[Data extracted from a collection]
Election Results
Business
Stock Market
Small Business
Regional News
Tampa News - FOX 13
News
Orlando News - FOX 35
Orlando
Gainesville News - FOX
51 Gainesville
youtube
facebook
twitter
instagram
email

DIRECTIONS.
Tally how many lines of the records hold the word "News". Answer with the number only.

OUTPUT FOR THIS TASK.
5